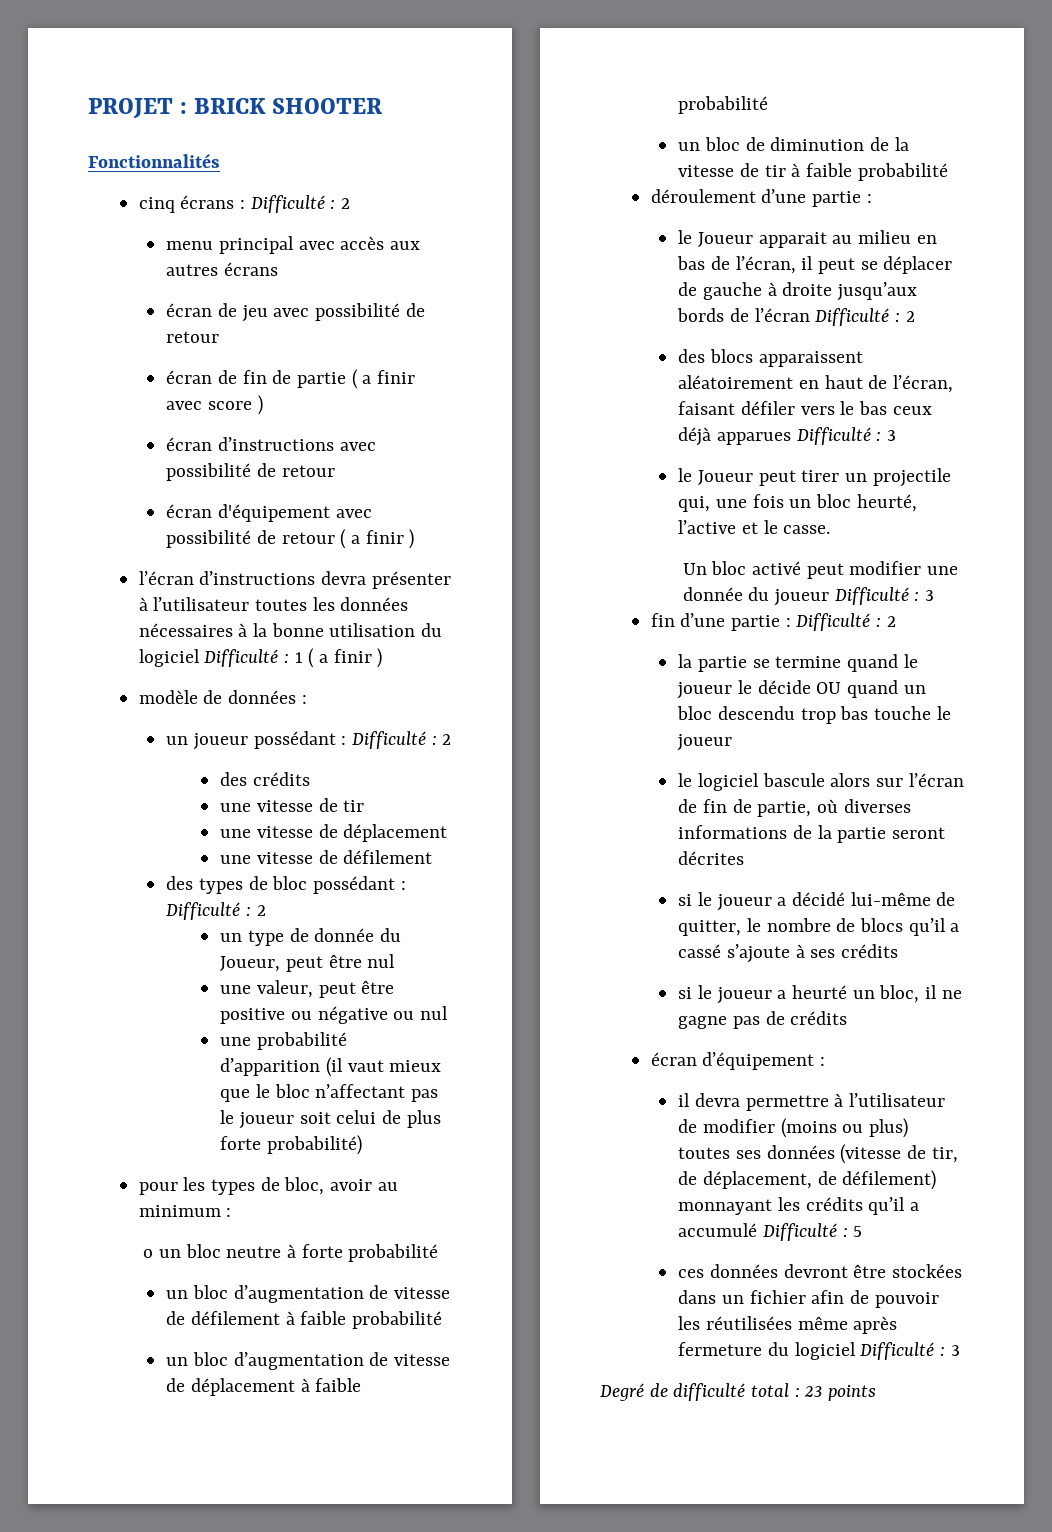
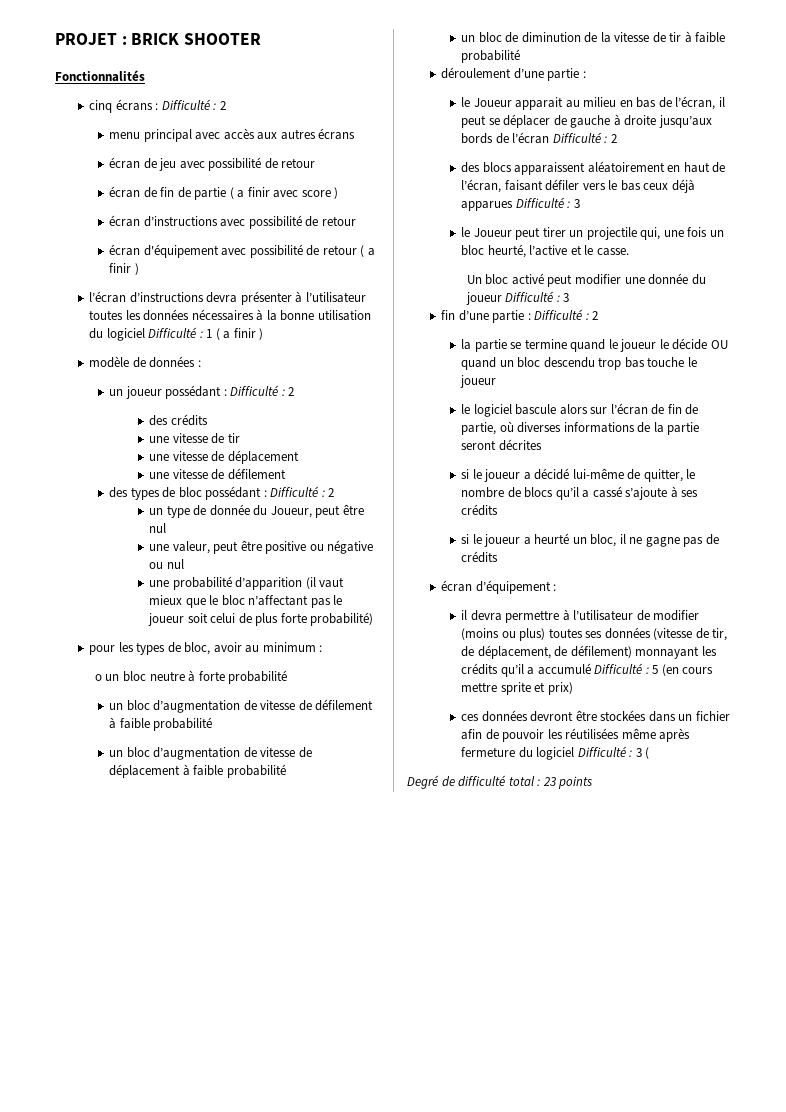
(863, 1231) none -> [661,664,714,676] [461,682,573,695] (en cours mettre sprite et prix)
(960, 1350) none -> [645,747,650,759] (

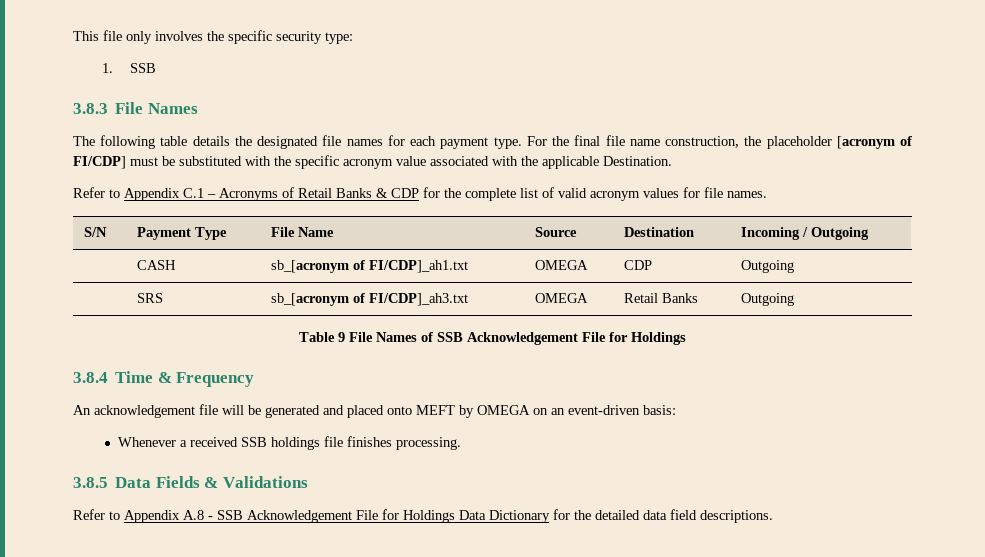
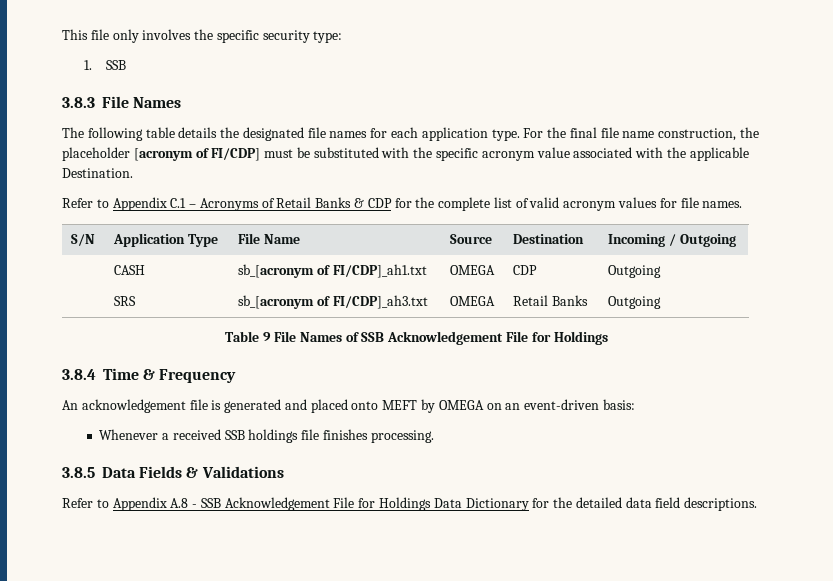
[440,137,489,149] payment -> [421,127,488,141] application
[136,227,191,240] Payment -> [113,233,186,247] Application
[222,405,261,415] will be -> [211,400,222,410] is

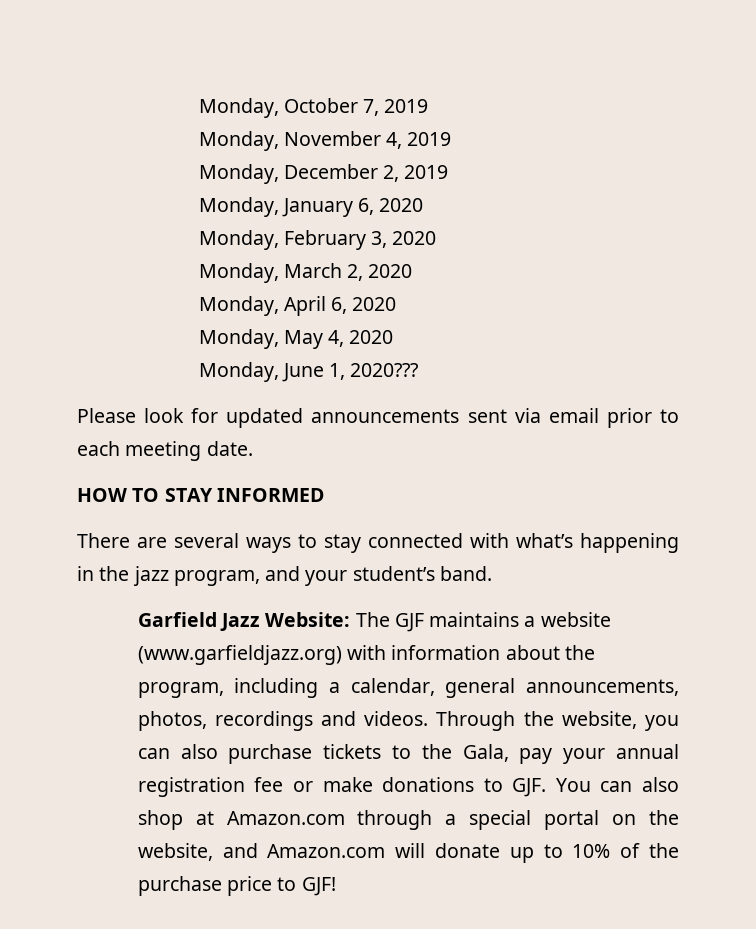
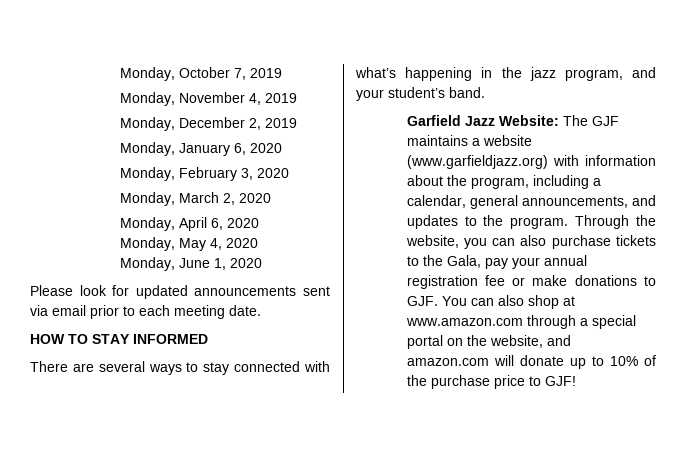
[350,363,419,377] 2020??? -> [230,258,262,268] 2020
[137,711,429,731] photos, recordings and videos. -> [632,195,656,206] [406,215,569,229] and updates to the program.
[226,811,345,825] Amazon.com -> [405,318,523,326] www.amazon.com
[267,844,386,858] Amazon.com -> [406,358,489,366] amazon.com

:: Work task ::
Using the material above, return every line that holds the string "amazon".

:: Written response ::
[226,811,345,825] Amazon.com -> [405,318,523,326] www.amazon.com
[267,844,386,858] Amazon.com -> [406,358,489,366] amazon.com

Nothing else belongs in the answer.